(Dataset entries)
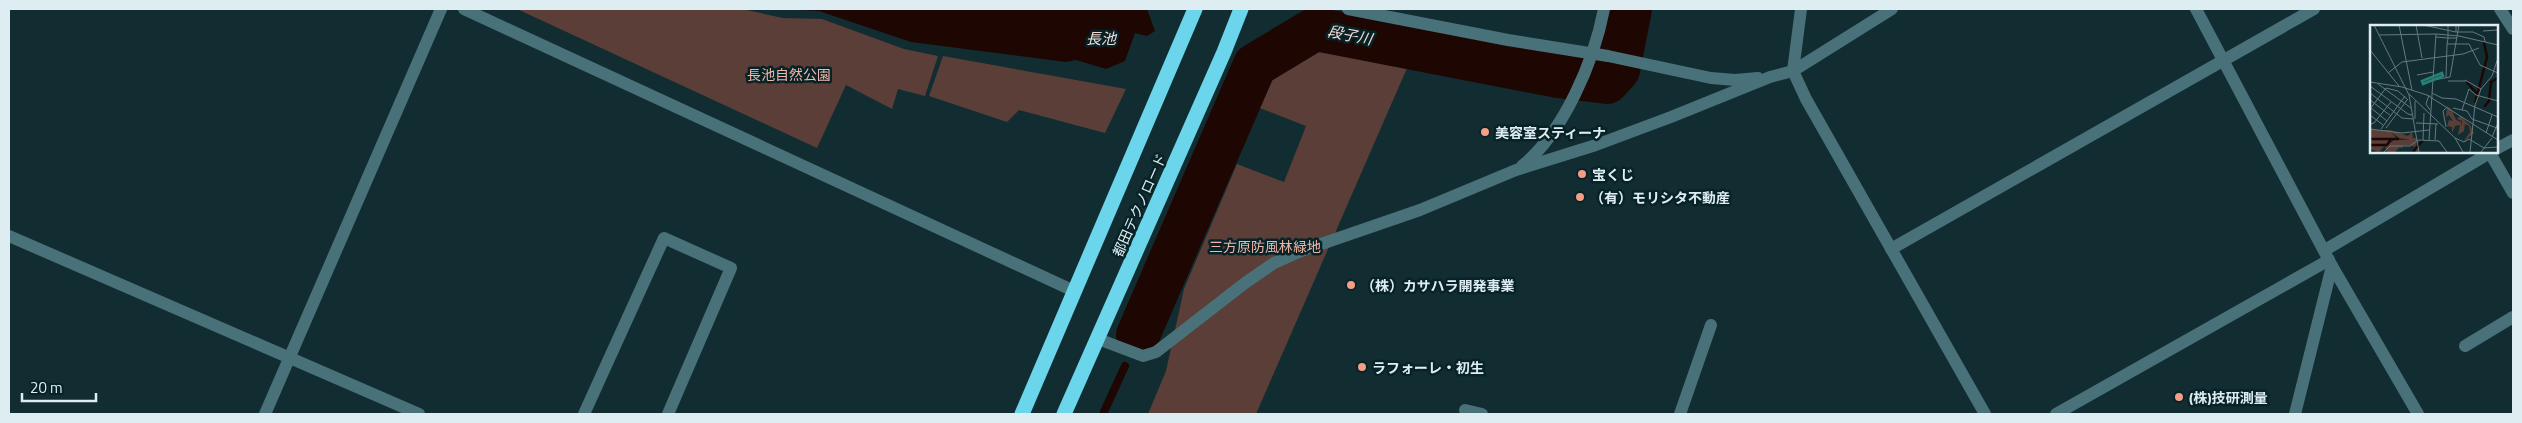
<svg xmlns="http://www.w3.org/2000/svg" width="2522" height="423" font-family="'Titillium Web','Noto Sans JP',sans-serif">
  <rect width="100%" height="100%" fill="#122d32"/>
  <g fill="#5a3e37">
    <path d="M517 9H742L783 18 822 19 904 49 938 56 925 96 898 89 892 109 846 85 817 148Z"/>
    <path d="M1318 42 1411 59 1256 414H1148L1166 371 1184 289 1237 164 1284 182 1306 126 1257 107 1270 73Z"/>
    <path d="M943 56 1126 89 1105 133 1019 110 1007 122 929 96Z"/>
  </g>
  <path fill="#1e0603" d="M780 9H1147L1155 31 1147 36 1135 33 1125 61 1106 69 1076 60 1066 62 911 42 819 11Z"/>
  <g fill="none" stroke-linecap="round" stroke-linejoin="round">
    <path stroke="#1e0603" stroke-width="8" d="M1103 414 1125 366"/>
    <path stroke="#1e0603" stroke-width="44" d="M1138 335 1255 65 1315 29 1558 76 1607 82 1618 70 1630 9"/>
    <g stroke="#497179" stroke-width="12">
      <path d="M464 9 1074 291"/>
      <path d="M1348 9 1508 40 1608 56 1711 78 1735 80 1758 78"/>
      <path d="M1801 9 1793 71 1806 99 1985 414"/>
      <path d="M2196 9 2332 266 2418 414"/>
      <path d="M2500 9 2513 29"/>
      <path d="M2496 149 2513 140"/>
      <path d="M2490 153 2513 193"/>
      <path d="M1522 166C1564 132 1594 61 1604 9"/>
      <path d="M9 236 419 414"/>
      <path d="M1891 249 2314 9"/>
      <path d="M2325 250 2493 151"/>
      <path d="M1098 339 1143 356 1156 352 1245 283 1274 263 1301 251 1420 210 1516 170 1596 145 1671 117 1770 77 1793 71 1892 9"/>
      <path d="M2465 346 2513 317"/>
      <path d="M1465 410 1482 414"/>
      <path d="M265 414 441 9"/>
      <path d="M584 414 664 238 731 268 668 414"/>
      <path d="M1680 414 1711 325"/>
      <path d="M2056 414 2329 260"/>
      <path d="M2295 414 2332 266"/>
    </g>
    <g stroke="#6ad5eb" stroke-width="15">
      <path d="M1022 414 1195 9"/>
      <path d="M1064 414 1224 52 1241 9"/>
    </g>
  </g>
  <g fill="#f49e88" stroke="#072328" stroke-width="2">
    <circle cx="1485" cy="132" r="5"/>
    <circle cx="1582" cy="174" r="5"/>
    <circle cx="1580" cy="197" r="5"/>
    <circle cx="1351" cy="285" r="5"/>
    <circle cx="1362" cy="367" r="5"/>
    <circle cx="2179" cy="397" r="5"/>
  </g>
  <g text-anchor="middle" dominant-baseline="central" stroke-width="5" stroke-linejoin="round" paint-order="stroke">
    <g font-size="14" fill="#f3b7a8" stroke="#072328">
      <text x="789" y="74">長池自然公園</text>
      <text x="1265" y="246">三方原防風林緑地</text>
    </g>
    <g font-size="14" font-weight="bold" fill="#deedf1" stroke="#072328" text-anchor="start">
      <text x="1495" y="132">美容室スティーナ</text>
      <text x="1592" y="174">宝くじ</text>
      <text x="1590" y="197">（有）モリシタ不動産</text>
      <text x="1361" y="285">（株）カサハラ開発事業</text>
      <text x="1372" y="367">ラフォーレ・初生</text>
      <text x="2189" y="397">(株)技研測量</text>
    </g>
    <g font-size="14" fill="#deedf1" stroke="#072328">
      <text transform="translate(1139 205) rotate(-66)">都田テクノロード</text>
    </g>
    <g font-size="15" font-style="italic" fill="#f6ddd7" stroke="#072328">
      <text transform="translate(1350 35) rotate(11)">段子川</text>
      <text x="1101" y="38">長池</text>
    </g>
  </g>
  <g transform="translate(2370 25)">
    <rect width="128" height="128" fill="#122d32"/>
    <path d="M77 81 82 85 79 87 82 86 86 95 91 97 92 101V96L87 94 90 91 100 100 104 108 93 117 100 107 99 101 95 99 94 106 88 110 90 100 85 101 82 108V102L77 101 79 95 83 96 79 90 76 92ZM0 105H20L38 111 42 107 43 113H47L45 124 48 122V127L44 126 45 122 40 120 32 121 33 124 30 122 25 127H17L15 120 9 127 0 124V115H21L19 119 24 115H40L29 113 21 107 26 113H0Z" fill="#5a3e37"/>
    <path fill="none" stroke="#1e0603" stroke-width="2.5" d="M96 56 107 69M105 78 117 32 114 17M114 82 119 76 121 57 128 53M0 114H29M0 120H17L21 114M43 127 53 115"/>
    <path fill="none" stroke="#647a7e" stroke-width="1" d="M4 0 39 70 49 127M29 0 42 65M46 0 52 33M53 0 86 7M86 0V7H103L114 12 115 17M113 6 128 5M66 9 89 11 128 20M9 10 66 9 59 115M66 12 78 13V0M77 19 78 13H87M0 25 29 61M18 48 32 37 93 29 109 23M47 50 63 47M76 53 77 19H99L110 40 128 48M95 55 111 64 122 51 128 33M59 56 80 52 89 0M78 56H96M0 57 32 62 57 70 128 115M8 59 41 83M0 61 38 89 42 90M0 68 32 93 43 94M62 68 72 73 86 74 128 92M39 69 85 113 94 117 99 114 114 123 128 122M59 70 56 79 60 85M0 75 21 91M45 76V94M1 83 17 96M83 83 97 86 102 94 127 103M0 84 16 63 28 66 38 75M92 85 99 64 106 70 128 76M0 90 13 100M46 98 68 99M0 99 4 98 21 77M76 102 73 86 77 82M16 103 37 75M0 104 32 108 59 105M11 104 35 71M116 108 122 90M122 112 128 98M85 113 93 127M53 115 54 88M65 115 66 99M40 121 48 115 69 116 77 127M14 127 20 121H40M100 127 105 80 111 64M111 127 122 113"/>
    <path fill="#24827b" fill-opacity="0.15" stroke="#24827b" stroke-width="2.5" d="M72 48 73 51 53 59 52 56Z"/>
    <rect width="128" height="128" fill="none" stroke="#deedf1" stroke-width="2.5"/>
  </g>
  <rect width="2522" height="423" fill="none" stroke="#deedf1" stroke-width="20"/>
  <path d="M22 393v8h74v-8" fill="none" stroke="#deedf1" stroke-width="2.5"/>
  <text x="30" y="393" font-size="15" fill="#deedf1" stroke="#072328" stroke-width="4" paint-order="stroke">20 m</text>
</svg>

• [REQUIRED WORK]: When a line above contains the string "round", copy that line.

• [OUTPUT]:
  <g fill="none" stroke-linecap="round" stroke-linejoin="round">
  <g text-anchor="middle" dominant-baseline="central" stroke-width="5" stroke-linejoin="round" paint-order="stroke">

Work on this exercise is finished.